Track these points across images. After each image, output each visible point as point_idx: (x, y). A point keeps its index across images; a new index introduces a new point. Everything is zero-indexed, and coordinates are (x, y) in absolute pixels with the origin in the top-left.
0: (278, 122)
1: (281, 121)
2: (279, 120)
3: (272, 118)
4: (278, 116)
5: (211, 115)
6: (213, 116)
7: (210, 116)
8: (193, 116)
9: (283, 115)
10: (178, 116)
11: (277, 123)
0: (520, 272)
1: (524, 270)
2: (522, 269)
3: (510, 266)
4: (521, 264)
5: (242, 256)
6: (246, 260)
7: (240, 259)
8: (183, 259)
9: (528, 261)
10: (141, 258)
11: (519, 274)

☆ ☆ ☆ ☆ ☆ ☆ ☆

## TASK TO COMPLETE
Only the lines from the one holding "2: (279, 120)" to the end of the material are wanted, each transcribed exactly.

## YOUR SOLUTION
2: (279, 120)
3: (272, 118)
4: (278, 116)
5: (211, 115)
6: (213, 116)
7: (210, 116)
8: (193, 116)
9: (283, 115)
10: (178, 116)
11: (277, 123)
0: (520, 272)
1: (524, 270)
2: (522, 269)
3: (510, 266)
4: (521, 264)
5: (242, 256)
6: (246, 260)
7: (240, 259)
8: (183, 259)
9: (528, 261)
10: (141, 258)
11: (519, 274)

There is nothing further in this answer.